When we program on a Unix machine, we often use a terminal window. But what does a terminal program do? What is it trying to emulate, what features does it support, and how can you take advantage of it when you’re working? Why does it work the way it does, anyway? And using a bit of Python and understanding of what’s happening behind the scenes, what sorts of interesting things can we do? In this talk, Thomas Ballinger answers al of these questions, mixing his descriptions with extensive live-coding demos.
We keep hearing about big data and data science. But how can these disciplines be used with real-world cases? What sort of data is appropriate for data science? And how can we apply Python‘s many data-analysis libraries to these problems? In this talk, Robert Layton shows how he was able to predict sports winners using two of the most popular Python data-analysis libraries, Pandas and scikit-learn.
So, you want to download information from the Web?
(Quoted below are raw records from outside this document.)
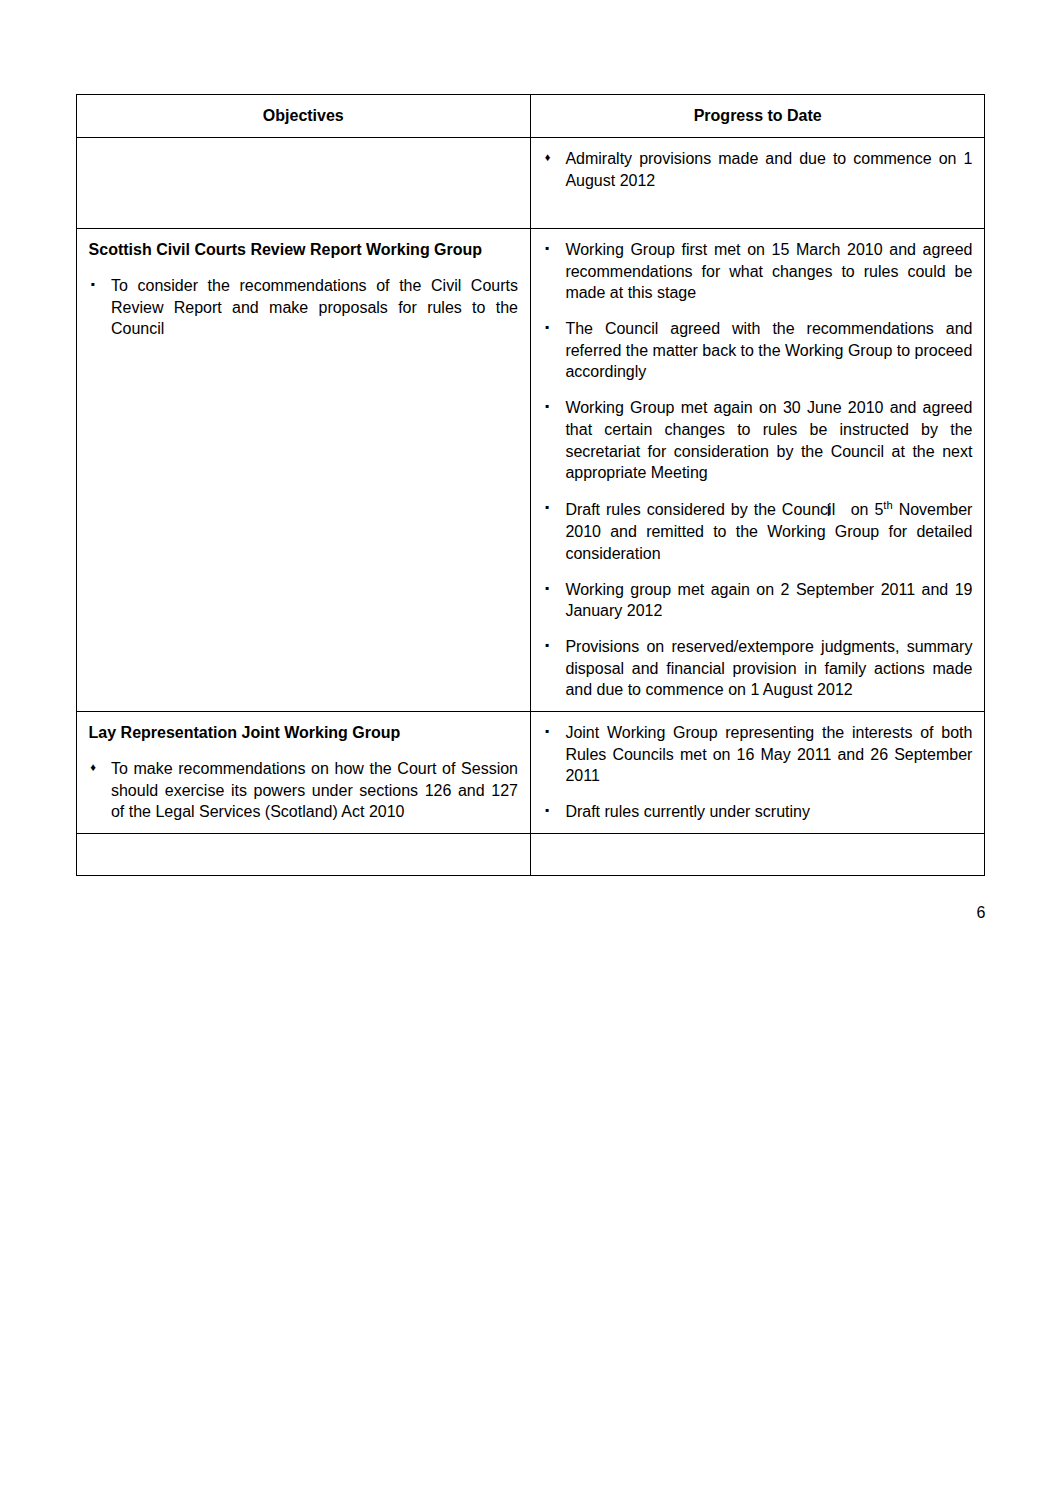| Objectives | Progress to Date |
| --- | --- |
| | Admiralty provisions made and due to commence on 1 August 2012 |
| Scottish Civil Courts Review Report Working Group To consider the recommendations of the Civil Courts Review Report and make proposals for rules to the Council | Working Group first met on 15 March 2010 and agreed recommendations for what changes to rules could be made at this stage The Council agreed with the recommendations and referred the matter back to the Working Group to proceed accordingly Working Group met again on 30 June 2010 and agreed that certain changes to rules be instructed by the secretariat for consideration by the Council at the next appropriate Meeting Draft rules considered by the Council l on 5 th November 2010 and remitted to the Working Group for detailed consideration Working group met again on 2 September 2011 and 19 January 2012 Provisions on reserved/extempore judgments, summary disposal and financial provision in family actions made and due to commence on 1 August 2012 |
| Lay Representation Joint Working Group To make recommendations on how the Court of Session should exercise its powers under sections 126 and 127 of the Legal Services (Scotland) Act 2010 | Joint Working Group representing the interests of both Rules Councils met on 16 May 2011 and 26 September 2011 Draft rules currently under scrutiny |
6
Great — but if the data isn’t available via an API, then you’re going to need to scrape it. That means retrieving the HTML, parsing it, and turning into data you can really use. A popular way to do so in Python is scrapy, an open-source framework for crawling and downloading data. In this talk, Karthik Ananth introduces scrapy, and demonstrates why it’s a powerful tool for creating your own crawlers, either for widespread scraping purposes for specific, single-use projects.
Functional programming is hot. So are Python and data science. So the combination makes for an almost unbeatable combination — using functional programming techniques in Python for data-science work. In this talk, Joel Grus introduces Python’s basic functional techniques and libraries, and then such methods as k-clusters for grouping data. If you have always been interested in how to use Python to analyze data, and/or have always wanted to push your functional programming knowledge to the limits, this talk will most certainly interest you.